* START Working data *
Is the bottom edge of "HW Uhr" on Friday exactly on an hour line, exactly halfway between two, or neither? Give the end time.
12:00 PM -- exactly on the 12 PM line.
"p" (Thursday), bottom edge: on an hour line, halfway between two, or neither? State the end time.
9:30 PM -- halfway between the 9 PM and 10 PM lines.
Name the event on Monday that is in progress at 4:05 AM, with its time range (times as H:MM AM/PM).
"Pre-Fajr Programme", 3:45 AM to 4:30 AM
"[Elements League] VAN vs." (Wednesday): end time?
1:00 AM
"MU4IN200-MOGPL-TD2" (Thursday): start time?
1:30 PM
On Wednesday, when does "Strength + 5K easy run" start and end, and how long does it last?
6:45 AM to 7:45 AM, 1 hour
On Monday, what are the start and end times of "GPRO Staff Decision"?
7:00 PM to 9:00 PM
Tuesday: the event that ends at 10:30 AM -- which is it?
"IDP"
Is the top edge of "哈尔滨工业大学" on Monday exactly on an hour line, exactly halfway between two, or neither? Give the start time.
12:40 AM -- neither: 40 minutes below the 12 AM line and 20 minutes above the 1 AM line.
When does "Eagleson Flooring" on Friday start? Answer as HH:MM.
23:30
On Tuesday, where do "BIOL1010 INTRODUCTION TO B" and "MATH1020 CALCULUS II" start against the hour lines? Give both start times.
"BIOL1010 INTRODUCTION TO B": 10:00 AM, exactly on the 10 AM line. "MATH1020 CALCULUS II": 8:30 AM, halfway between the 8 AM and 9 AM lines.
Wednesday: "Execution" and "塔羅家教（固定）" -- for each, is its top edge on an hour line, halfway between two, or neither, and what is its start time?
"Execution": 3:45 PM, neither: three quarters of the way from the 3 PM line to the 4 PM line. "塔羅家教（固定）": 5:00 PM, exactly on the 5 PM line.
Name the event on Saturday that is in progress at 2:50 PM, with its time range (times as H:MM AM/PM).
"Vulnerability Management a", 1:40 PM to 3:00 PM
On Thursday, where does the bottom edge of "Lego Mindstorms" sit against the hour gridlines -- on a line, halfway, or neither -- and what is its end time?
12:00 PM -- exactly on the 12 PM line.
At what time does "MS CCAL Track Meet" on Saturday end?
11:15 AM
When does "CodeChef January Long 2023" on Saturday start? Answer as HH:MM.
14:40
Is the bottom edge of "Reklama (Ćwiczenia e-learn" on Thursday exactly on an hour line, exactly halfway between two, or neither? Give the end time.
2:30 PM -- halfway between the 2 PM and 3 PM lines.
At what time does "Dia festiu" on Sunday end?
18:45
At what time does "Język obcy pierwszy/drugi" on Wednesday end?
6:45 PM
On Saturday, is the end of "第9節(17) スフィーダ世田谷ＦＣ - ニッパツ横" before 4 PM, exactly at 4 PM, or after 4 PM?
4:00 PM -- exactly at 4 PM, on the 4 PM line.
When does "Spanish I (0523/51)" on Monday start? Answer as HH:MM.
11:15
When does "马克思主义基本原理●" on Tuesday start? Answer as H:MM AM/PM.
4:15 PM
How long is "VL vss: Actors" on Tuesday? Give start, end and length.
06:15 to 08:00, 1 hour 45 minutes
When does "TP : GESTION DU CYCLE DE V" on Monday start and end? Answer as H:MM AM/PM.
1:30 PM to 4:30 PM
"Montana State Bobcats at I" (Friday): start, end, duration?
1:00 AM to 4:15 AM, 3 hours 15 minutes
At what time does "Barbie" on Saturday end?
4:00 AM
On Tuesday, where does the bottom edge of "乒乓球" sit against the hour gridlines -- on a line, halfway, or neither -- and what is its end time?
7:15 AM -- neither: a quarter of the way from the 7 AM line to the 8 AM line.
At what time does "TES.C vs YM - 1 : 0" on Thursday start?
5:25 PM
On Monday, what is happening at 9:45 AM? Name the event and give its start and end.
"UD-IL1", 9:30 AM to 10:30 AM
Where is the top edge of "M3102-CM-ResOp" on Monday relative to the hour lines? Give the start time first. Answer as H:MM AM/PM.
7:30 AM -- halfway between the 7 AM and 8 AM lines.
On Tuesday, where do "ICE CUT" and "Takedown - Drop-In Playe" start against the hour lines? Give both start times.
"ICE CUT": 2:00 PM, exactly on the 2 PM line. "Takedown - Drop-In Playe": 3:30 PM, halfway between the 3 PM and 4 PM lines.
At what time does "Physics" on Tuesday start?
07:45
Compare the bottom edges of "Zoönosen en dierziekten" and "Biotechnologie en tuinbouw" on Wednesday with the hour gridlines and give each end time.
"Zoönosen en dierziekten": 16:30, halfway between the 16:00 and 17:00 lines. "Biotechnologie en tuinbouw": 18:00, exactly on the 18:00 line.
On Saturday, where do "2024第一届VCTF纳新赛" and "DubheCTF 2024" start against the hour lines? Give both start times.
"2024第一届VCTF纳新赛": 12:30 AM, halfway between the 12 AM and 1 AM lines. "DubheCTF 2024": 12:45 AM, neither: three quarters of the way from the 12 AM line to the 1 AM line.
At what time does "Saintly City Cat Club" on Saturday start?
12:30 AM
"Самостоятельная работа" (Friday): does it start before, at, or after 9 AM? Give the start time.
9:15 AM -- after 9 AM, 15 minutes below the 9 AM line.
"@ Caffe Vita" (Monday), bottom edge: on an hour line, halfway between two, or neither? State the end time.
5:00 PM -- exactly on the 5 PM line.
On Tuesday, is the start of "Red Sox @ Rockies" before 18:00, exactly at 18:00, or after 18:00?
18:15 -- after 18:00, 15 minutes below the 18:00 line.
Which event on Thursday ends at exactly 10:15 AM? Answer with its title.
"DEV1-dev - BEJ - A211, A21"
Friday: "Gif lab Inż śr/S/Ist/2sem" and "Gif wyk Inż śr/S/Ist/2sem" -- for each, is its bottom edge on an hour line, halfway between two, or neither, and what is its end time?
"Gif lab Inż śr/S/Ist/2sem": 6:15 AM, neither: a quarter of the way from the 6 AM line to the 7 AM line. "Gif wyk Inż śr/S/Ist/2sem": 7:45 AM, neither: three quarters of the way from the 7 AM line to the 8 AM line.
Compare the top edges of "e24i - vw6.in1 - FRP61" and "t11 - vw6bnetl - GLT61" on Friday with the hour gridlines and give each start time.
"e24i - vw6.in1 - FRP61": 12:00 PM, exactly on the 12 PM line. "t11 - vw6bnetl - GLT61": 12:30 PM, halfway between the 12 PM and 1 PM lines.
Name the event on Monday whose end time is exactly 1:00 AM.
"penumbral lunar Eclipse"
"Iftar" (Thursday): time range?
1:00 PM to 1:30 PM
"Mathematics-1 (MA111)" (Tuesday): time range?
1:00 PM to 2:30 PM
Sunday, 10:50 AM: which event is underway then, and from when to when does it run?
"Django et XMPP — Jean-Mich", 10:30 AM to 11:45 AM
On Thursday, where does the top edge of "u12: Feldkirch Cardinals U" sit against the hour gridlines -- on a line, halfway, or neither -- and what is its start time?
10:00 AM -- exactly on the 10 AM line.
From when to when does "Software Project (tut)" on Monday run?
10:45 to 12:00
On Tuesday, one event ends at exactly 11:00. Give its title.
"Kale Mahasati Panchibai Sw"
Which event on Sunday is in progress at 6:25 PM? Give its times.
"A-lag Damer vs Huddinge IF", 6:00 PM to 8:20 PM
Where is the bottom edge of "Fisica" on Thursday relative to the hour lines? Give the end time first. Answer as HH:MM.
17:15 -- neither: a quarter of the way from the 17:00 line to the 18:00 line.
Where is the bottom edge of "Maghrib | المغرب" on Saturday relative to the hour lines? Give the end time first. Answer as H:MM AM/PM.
* END Working data *
* Stated problem:
Can you reproduce all of the items above word for word, without changing anything?

* Problem solution:
Is the bottom edge of "HW Uhr" on Friday exactly on an hour line, exactly halfway between two, or neither? Give the end time.
12:00 PM -- exactly on the 12 PM line.
"p" (Thursday), bottom edge: on an hour line, halfway between two, or neither? State the end time.
9:30 PM -- halfway between the 9 PM and 10 PM lines.
Name the event on Monday that is in progress at 4:05 AM, with its time range (times as H:MM AM/PM).
"Pre-Fajr Programme", 3:45 AM to 4:30 AM
"[Elements League] VAN vs." (Wednesday): end time?
1:00 AM
"MU4IN200-MOGPL-TD2" (Thursday): start time?
1:30 PM
On Wednesday, when does "Strength + 5K easy run" start and end, and how long does it last?
6:45 AM to 7:45 AM, 1 hour
On Monday, what are the start and end times of "GPRO Staff Decision"?
7:00 PM to 9:00 PM
Tuesday: the event that ends at 10:30 AM -- which is it?
"IDP"
Is the top edge of "哈尔滨工业大学" on Monday exactly on an hour line, exactly halfway between two, or neither? Give the start time.
12:40 AM -- neither: 40 minutes below the 12 AM line and 20 minutes above the 1 AM line.
When does "Eagleson Flooring" on Friday start? Answer as HH:MM.
23:30
On Tuesday, where do "BIOL1010 INTRODUCTION TO B" and "MATH1020 CALCULUS II" start against the hour lines? Give both start times.
"BIOL1010 INTRODUCTION TO B": 10:00 AM, exactly on the 10 AM line. "MATH1020 CALCULUS II": 8:30 AM, halfway between the 8 AM and 9 AM lines.
Wednesday: "Execution" and "塔羅家教（固定）" -- for each, is its top edge on an hour line, halfway between two, or neither, and what is its start time?
"Execution": 3:45 PM, neither: three quarters of the way from the 3 PM line to the 4 PM line. "塔羅家教（固定）": 5:00 PM, exactly on the 5 PM line.
Name the event on Saturday that is in progress at 2:50 PM, with its time range (times as H:MM AM/PM).
"Vulnerability Management a", 1:40 PM to 3:00 PM
On Thursday, where does the bottom edge of "Lego Mindstorms" sit against the hour gridlines -- on a line, halfway, or neither -- and what is its end time?
12:00 PM -- exactly on the 12 PM line.
At what time does "MS CCAL Track Meet" on Saturday end?
11:15 AM
When does "CodeChef January Long 2023" on Saturday start? Answer as HH:MM.
14:40
Is the bottom edge of "Reklama (Ćwiczenia e-learn" on Thursday exactly on an hour line, exactly halfway between two, or neither? Give the end time.
2:30 PM -- halfway between the 2 PM and 3 PM lines.
At what time does "Dia festiu" on Sunday end?
18:45
At what time does "Język obcy pierwszy/drugi" on Wednesday end?
6:45 PM
On Saturday, is the end of "第9節(17) スフィーダ世田谷ＦＣ - ニッパツ横" before 4 PM, exactly at 4 PM, or after 4 PM?
4:00 PM -- exactly at 4 PM, on the 4 PM line.
When does "Spanish I (0523/51)" on Monday start? Answer as HH:MM.
11:15
When does "马克思主义基本原理●" on Tuesday start? Answer as H:MM AM/PM.
4:15 PM
How long is "VL vss: Actors" on Tuesday? Give start, end and length.
06:15 to 08:00, 1 hour 45 minutes
When does "TP : GESTION DU CYCLE DE V" on Monday start and end? Answer as H:MM AM/PM.
1:30 PM to 4:30 PM
"Montana State Bobcats at I" (Friday): start, end, duration?
1:00 AM to 4:15 AM, 3 hours 15 minutes
At what time does "Barbie" on Saturday end?
4:00 AM
On Tuesday, where does the bottom edge of "乒乓球" sit against the hour gridlines -- on a line, halfway, or neither -- and what is its end time?
7:15 AM -- neither: a quarter of the way from the 7 AM line to the 8 AM line.
At what time does "TES.C vs YM - 1 : 0" on Thursday start?
5:25 PM
On Monday, what is happening at 9:45 AM? Name the event and give its start and end.
"UD-IL1", 9:30 AM to 10:30 AM
Where is the top edge of "M3102-CM-ResOp" on Monday relative to the hour lines? Give the start time first. Answer as H:MM AM/PM.
7:30 AM -- halfway between the 7 AM and 8 AM lines.
On Tuesday, where do "ICE CUT" and "Takedown - Drop-In Playe" start against the hour lines? Give both start times.
"ICE CUT": 2:00 PM, exactly on the 2 PM line. "Takedown - Drop-In Playe": 3:30 PM, halfway between the 3 PM and 4 PM lines.
At what time does "Physics" on Tuesday start?
07:45
Compare the bottom edges of "Zoönosen en dierziekten" and "Biotechnologie en tuinbouw" on Wednesday with the hour gridlines and give each end time.
"Zoönosen en dierziekten": 16:30, halfway between the 16:00 and 17:00 lines. "Biotechnologie en tuinbouw": 18:00, exactly on the 18:00 line.
On Saturday, where do "2024第一届VCTF纳新赛" and "DubheCTF 2024" start against the hour lines? Give both start times.
"2024第一届VCTF纳新赛": 12:30 AM, halfway between the 12 AM and 1 AM lines. "DubheCTF 2024": 12:45 AM, neither: three quarters of the way from the 12 AM line to the 1 AM line.
At what time does "Saintly City Cat Club" on Saturday start?
12:30 AM
"Самостоятельная работа" (Friday): does it start before, at, or after 9 AM? Give the start time.
9:15 AM -- after 9 AM, 15 minutes below the 9 AM line.
"@ Caffe Vita" (Monday), bottom edge: on an hour line, halfway between two, or neither? State the end time.
5:00 PM -- exactly on the 5 PM line.
On Tuesday, is the start of "Red Sox @ Rockies" before 18:00, exactly at 18:00, or after 18:00?
18:15 -- after 18:00, 15 minutes below the 18:00 line.
Which event on Thursday ends at exactly 10:15 AM? Answer with its title.
"DEV1-dev - BEJ - A211, A21"
Friday: "Gif lab Inż śr/S/Ist/2sem" and "Gif wyk Inż śr/S/Ist/2sem" -- for each, is its bottom edge on an hour line, halfway between two, or neither, and what is its end time?
"Gif lab Inż śr/S/Ist/2sem": 6:15 AM, neither: a quarter of the way from the 6 AM line to the 7 AM line. "Gif wyk Inż śr/S/Ist/2sem": 7:45 AM, neither: three quarters of the way from the 7 AM line to the 8 AM line.
Compare the top edges of "e24i - vw6.in1 - FRP61" and "t11 - vw6bnetl - GLT61" on Friday with the hour gridlines and give each start time.
"e24i - vw6.in1 - FRP61": 12:00 PM, exactly on the 12 PM line. "t11 - vw6bnetl - GLT61": 12:30 PM, halfway between the 12 PM and 1 PM lines.
Name the event on Monday whose end time is exactly 1:00 AM.
"penumbral lunar Eclipse"
"Iftar" (Thursday): time range?
1:00 PM to 1:30 PM
"Mathematics-1 (MA111)" (Tuesday): time range?
1:00 PM to 2:30 PM
Sunday, 10:50 AM: which event is underway then, and from when to when does it run?
"Django et XMPP — Jean-Mich", 10:30 AM to 11:45 AM
On Thursday, where does the top edge of "u12: Feldkirch Cardinals U" sit against the hour gridlines -- on a line, halfway, or neither -- and what is its start time?
10:00 AM -- exactly on the 10 AM line.
From when to when does "Software Project (tut)" on Monday run?
10:45 to 12:00
On Tuesday, one event ends at exactly 11:00. Give its title.
"Kale Mahasati Panchibai Sw"
Which event on Sunday is in progress at 6:25 PM? Give its times.
"A-lag Damer vs Huddinge IF", 6:00 PM to 8:20 PM
Where is the bottom edge of "Fisica" on Thursday relative to the hour lines? Give the end time first. Answer as HH:MM.
17:15 -- neither: a quarter of the way from the 17:00 line to the 18:00 line.
Where is the bottom edge of "Maghrib | المغرب" on Saturday relative to the hour lines? Give the end time first. Answer as H:MM AM/PM.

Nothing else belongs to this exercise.